Lines below that include "transformation" are the answer; copy each one.

━━ ENTRIES SUPPLIED

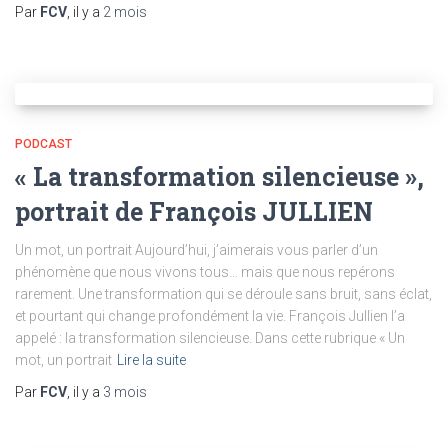
Par
FCV
, il y a
2 mois
PODCAST
« La transformation silencieuse »,
portrait de François JULLIEN
Un mot, un portrait Aujourd’hui, j’aimerais vous parler d’un
phénomène que nous vivons tous… mais que nous repérons
rarement. Une transformation qui se déroule sans bruit, sans éclat,
et pourtant qui change profondément la vie. François Jullien l’a
appelé : la transformation silencieuse. Dans cette rubrique « Un
mot, un portrait
Lire la suite
Par
FCV
, il y a
3 mois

━━━━

- **EXERCISE RESPONSE**:
« La transformation silencieuse »,
rarement. Une transformation qui se déroule sans bruit, sans éclat,
appelé : la transformation silencieuse. Dans cette rubrique « Un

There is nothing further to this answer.